Army looks towards gaming & big data to create prepared future force
- By Adin Dobkin
- Oct 26, 2017
In a TRADOC Mad Scientist presentation, Dr. Robert Smith, a senior research engineer at the U.S. Army Tank Automotive Research Development and Engineering Center (TARDEC), laid out his vision for an army which uses big data to improve its odds on the battlefield.
With the amount of data generated in simulated environments and through learning systems aboard autonomous technologies, Smith believes the Army can better understand even the most minute behaviors and patterns of soldiers and generate lessons from them, allowing for improved training and technologies. These concepts are ones that have been accepted and refined within the commercial video game, sports, and autonomous car development communities.
Smith cited William Roper, the director of the Strategic Capabilities Office (SCO) in the Department of Defense, who said some of the top technology companies in the world believe the organization with the most data is going to be able to train the most intelligent machine. Through programs in their early stages of development, he believes the Army can start taking advantage of this fact.

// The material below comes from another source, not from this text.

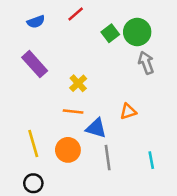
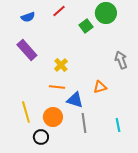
green circle: (137, 32) -> (106, 13), moved
gray arrow: (146, 63) -> (121, 60), moved
black circle: (33, 183) -> (41, 137), moved

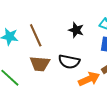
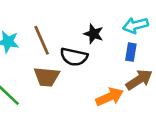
black semicircle: (69, 62) -> (74, 57), moved

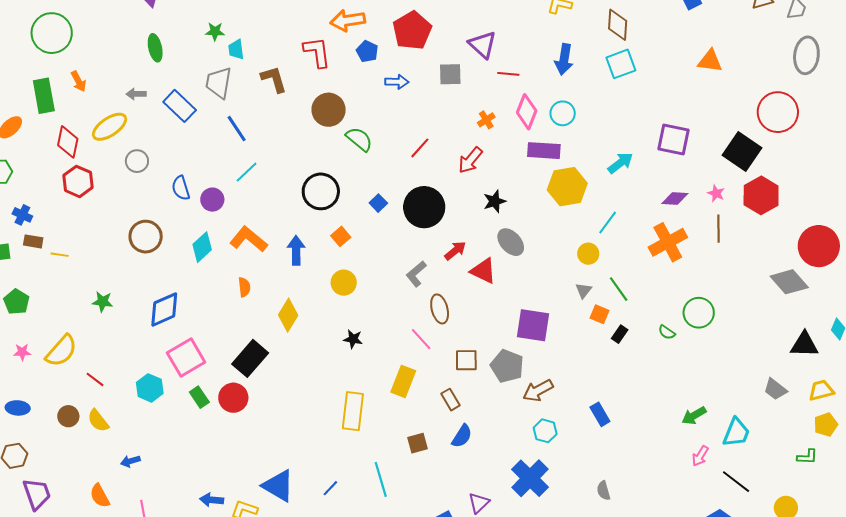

Specifically, Smith discussed the ways in which this data could be used by those who acquire technologies. According to his research in 2008, 30 percent of DOD acquisitions programs did not include end users of technologies in their development. He quoted Gen. David Perkins, commanding general of TRADOC, who cited “the soldier-technology interface” as a necessary advantage on the battlefield, but one which could be improved through the earlier interactions of servicemembers with platforms.
Smith believes that Operation Overmatch, an early synthetic prototyping effort, is one way to generate this data and bring about the cross-learning of soldiers with technology developers. The platform takes accurate models of early stage technologies and places them within a virtual gaming environment accessible to soldiers through their computers. TRADOC takes the data gleaned from players in game and analyzes behaviors, technologies, and tactics with the aim of refining capability requirements and platforms. Overmatch is still in alpha testing, but Smith believes the game will eventually result in roughly 12 million hours of gameplay per year.
From these data points, Smith envisioned a future Army which would include these same features in training and the employment of technologies. “The future complex world is going to be so complex that there is no training memo you can write...like you can in the past...if you’re going to chase a bad guy into a large building in a megacity on the 40th floor, there might be 40 different ways of getting that bad guy,” Smith said, but with big data, the best ways might rise to the top.
Adin Dobkin is a freelance contributor to Defense Systems.